By  AVEEN BURNEY ’25

Spotify has the responsibility to mitigate the spread of misinformation on its platform, and Joe Rogan is nothing more than a misinformation machine. Rogan has undermined the efficacy of the vaccine and has made multiple baseless claims, from promoting ivermectin to calling the vaccine a “mass formation psychosis.” Rogan’s enormous audience of 11 million people enables this type of misinformation to impact the American people in a massively negative way. The fact that hundreds of medical experts signed an open letter to Spotify denouncing his lies says it all. 

Spotify is making us believe that this incident is about censorship and free speech, when in reality, it’s about money. Facebook used the same excuse. They have had special exemptions for politicans and celebrities. Put simply, the more speech, the more advertising revenue. Facebook, Twitter, and YouTube remove content posted by regular people every day. Some may ask, what about Donald Trump and Marjorie Taylor Greene? They removed them only when it became a business imperative. 

Neil Young declared an ultimatum to Spotify: “They can have Neil Young or Rogan. Not both.” Joni Mitchell and many other artists have followed. To me, Young and Mitchell are icons and giants of their own time, and as a user of Spotify, I was devastated that I won’t be able to listen to their music. However, from a business perspective, Joni Mitchell and Neil Young do not outweigh his listeners. ​​It is reported that Spotify paid $100 million for the exclusive rights, and it has been noted that his show has increased its ad revenue. Due to the fact that Spotify is the exclusive rights holder for the podcast, it has more of a responsibility over Rogan than social media companies. It has the onus to act like a social media and handle the content. 

Joe Rogan has said some more than questionable comments and has had some horrible guests on his podcast like Alex Jones, who claimed that the Sandy Hook Elementary School Shooting was a hoax. His content deserves warning labels, but putting warning labels or more carefully vetting guests won’t stop the spread of misinformation. A great example is the 2020 election, with constant misinformation being spread about candidates, and the pandemic as a whole, with conspiracies about the vaccine, many promoted by Joe Rogan.
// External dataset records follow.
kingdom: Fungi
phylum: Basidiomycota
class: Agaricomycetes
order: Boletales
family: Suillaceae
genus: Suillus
In the end, it is Rogan’s listeners that have to pay the true price. This should not be about whether the first amendment or human creativity is under fire when people’s lives and health are. Jessica Rivera, an infection disease epidemiologist said, “We have an infodemic going on that is prolonging the pandemic and it is causing people to make bad choices and actually die. These are preventable illnesses that folks like Joe Rogan are directly responsible for.”